The film covers Rogers’s career, starting with a children’s program in Pittsburgh and his eventual move to Public Television and the creation of the show that would carry his name for decades. As a child, I watched a great deal of “Mister Rogers’ Neighborhood,” and I was never really aware of how progressive and subversive in many ways it was. Rogers, in the 1960s, was doing shows that touched on Bobby Kennedy’s assassination and the Vietnam war, addressing how children might see these events and deal with them. The bravery of that is staggering, as is the pure audacity.
While Won’t You Be My Neighbor? is the story of Rogers and his show and the many people who worked with him, it is also about the sort of drive that changes the world in real ways. Public Television likely wouldn’t exist without Fred Rogers, and that’s not an exaggeration. Rogers’s testimony to Congress almost single-handedly saved PBS. This was a man who viewed the world in one way—that every child had value simply by virtue of existing—and lived that in every way he could. It’s both inspiring and humbling. Try as I might, I will never have that kind of patience or genuine love for everyone.

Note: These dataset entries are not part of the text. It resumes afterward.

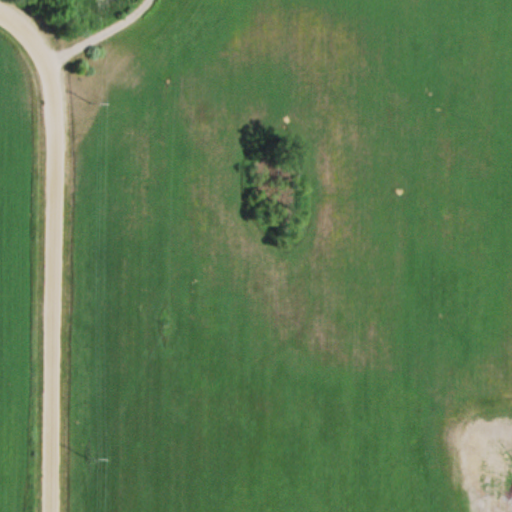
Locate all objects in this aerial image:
road: (14, 19)
road: (52, 268)
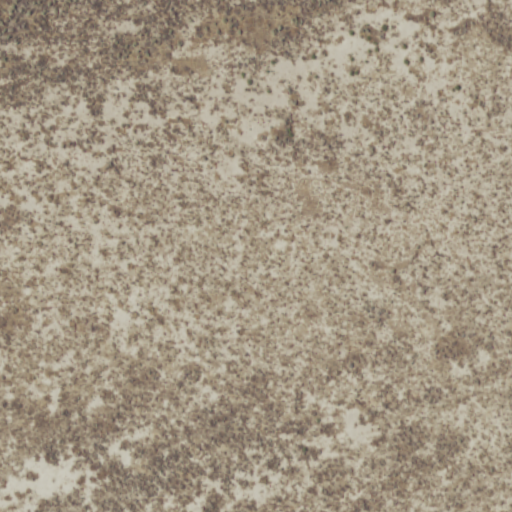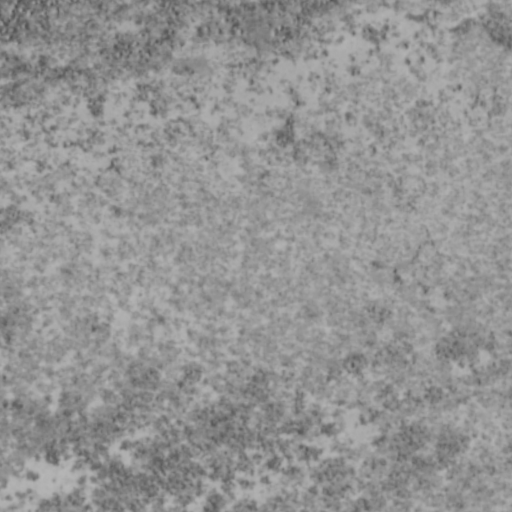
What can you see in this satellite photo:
crop: (256, 255)
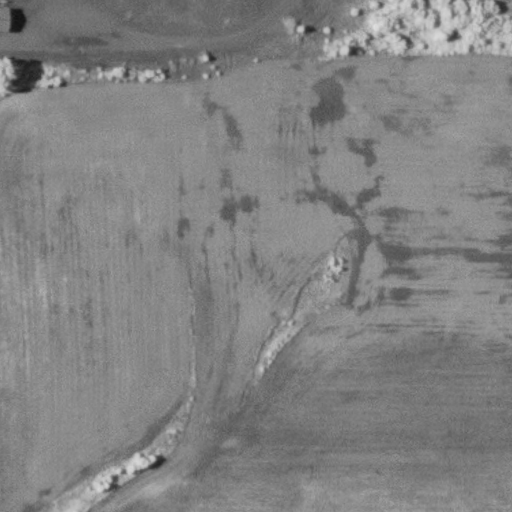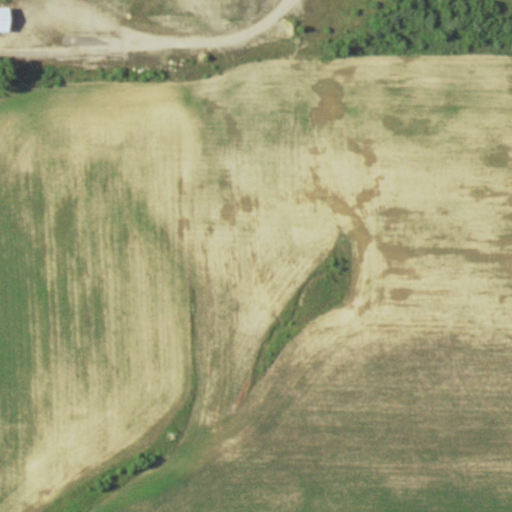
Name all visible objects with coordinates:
building: (2, 20)
road: (262, 54)
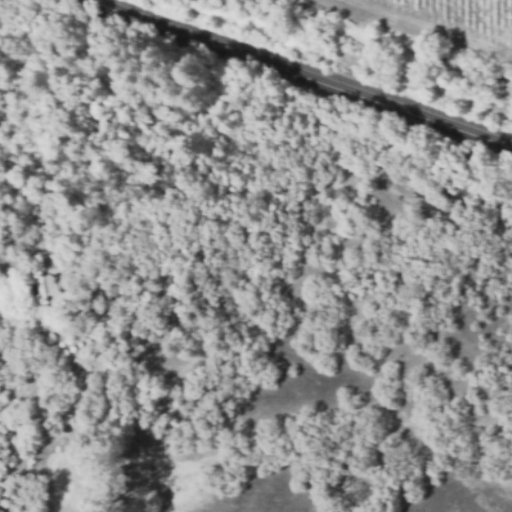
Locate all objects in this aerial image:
road: (308, 75)
building: (455, 204)
building: (430, 213)
building: (484, 215)
building: (485, 215)
building: (48, 287)
building: (94, 300)
building: (0, 499)
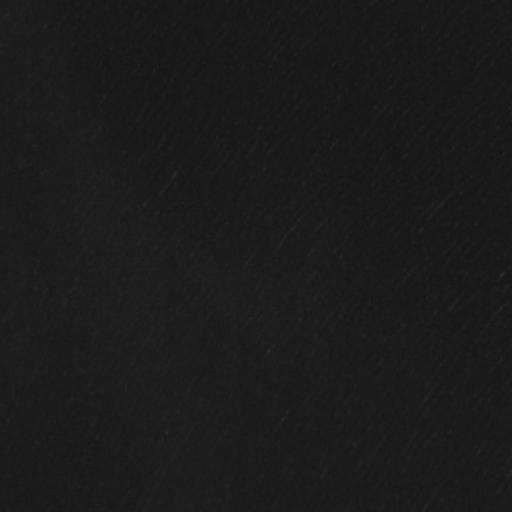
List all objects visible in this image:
river: (256, 162)
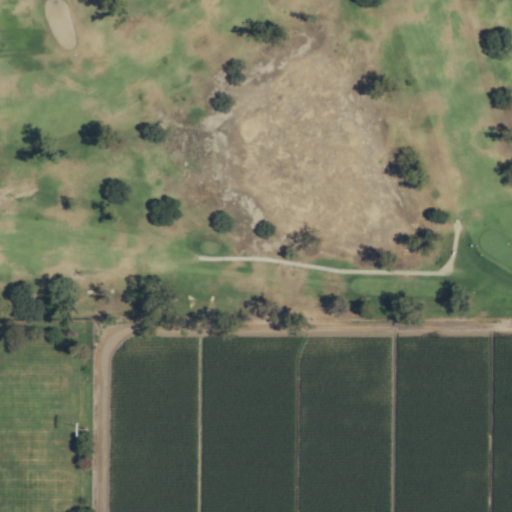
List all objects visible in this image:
park: (256, 169)
crop: (299, 401)
park: (62, 423)
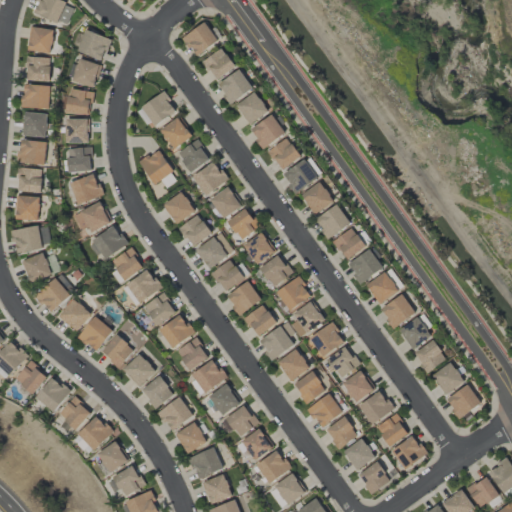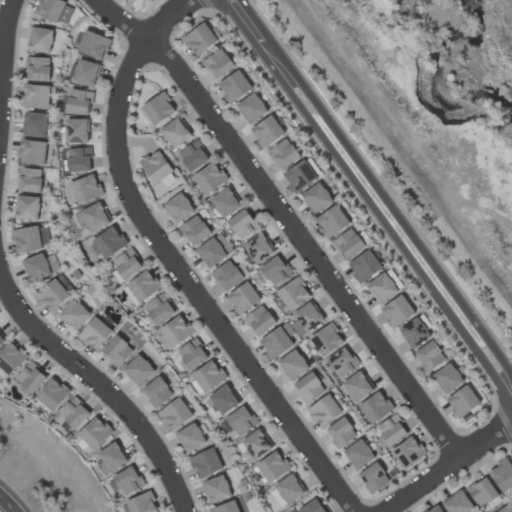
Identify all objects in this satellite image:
building: (53, 10)
road: (257, 38)
building: (199, 39)
building: (40, 40)
building: (93, 45)
building: (218, 64)
building: (38, 69)
building: (85, 72)
building: (234, 86)
building: (35, 96)
building: (77, 101)
building: (251, 108)
building: (158, 109)
building: (34, 124)
building: (76, 131)
building: (266, 131)
building: (175, 133)
building: (32, 152)
building: (283, 154)
building: (193, 156)
building: (79, 160)
building: (156, 167)
building: (299, 176)
building: (209, 178)
building: (29, 180)
road: (379, 182)
building: (85, 189)
building: (316, 198)
building: (225, 203)
building: (27, 208)
building: (178, 208)
road: (364, 209)
building: (91, 218)
road: (285, 221)
building: (332, 221)
building: (242, 225)
road: (403, 225)
building: (194, 230)
road: (390, 233)
building: (30, 238)
building: (109, 242)
building: (348, 243)
building: (258, 249)
building: (211, 253)
road: (176, 263)
building: (126, 264)
building: (364, 266)
building: (40, 267)
building: (275, 271)
building: (227, 275)
building: (143, 286)
building: (381, 288)
road: (3, 289)
building: (293, 294)
building: (52, 295)
building: (243, 298)
building: (159, 309)
building: (397, 311)
building: (74, 315)
building: (308, 317)
building: (260, 320)
building: (176, 331)
building: (95, 333)
building: (414, 333)
building: (1, 338)
building: (326, 339)
building: (275, 343)
building: (117, 351)
building: (192, 354)
building: (429, 356)
building: (10, 359)
building: (343, 362)
building: (293, 365)
building: (138, 370)
building: (208, 376)
building: (30, 377)
building: (447, 378)
building: (357, 386)
building: (309, 387)
road: (509, 390)
building: (156, 392)
building: (52, 394)
building: (223, 399)
building: (462, 401)
building: (375, 407)
building: (324, 410)
building: (74, 413)
building: (175, 414)
building: (239, 421)
building: (391, 430)
building: (95, 433)
building: (341, 433)
building: (190, 438)
building: (256, 444)
building: (408, 452)
building: (358, 454)
building: (112, 457)
building: (205, 463)
building: (272, 466)
road: (446, 467)
building: (502, 475)
building: (373, 478)
building: (128, 481)
building: (216, 489)
building: (289, 489)
building: (482, 492)
building: (141, 503)
building: (457, 503)
road: (7, 504)
building: (226, 507)
building: (312, 507)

Of course, not everyone loved him. Westboro Baptist Church picketed his funeral, and the film contains a clip of Fox and Friend douchecanoe Brian Kilmeade calling Rogers “evil” for telling children that they are special. It’s interesting that, had he been alive for either of those events, he would be the first to see what impact this might have on children. He’d be the first to see what was going on behind the eyes of the children forced to hold hateful signs, and likely the first to forgive Kilmeade’s douchebaggery.
See? There are things I can’t forgive. I’m no Fred Rogers. No one is.
Why to watch Won’t You Be My Neighbor?: To quote the Millennials, “the feels.”
Why not to watch: Fred Rogers was a better person than you…and me…and everyone we know.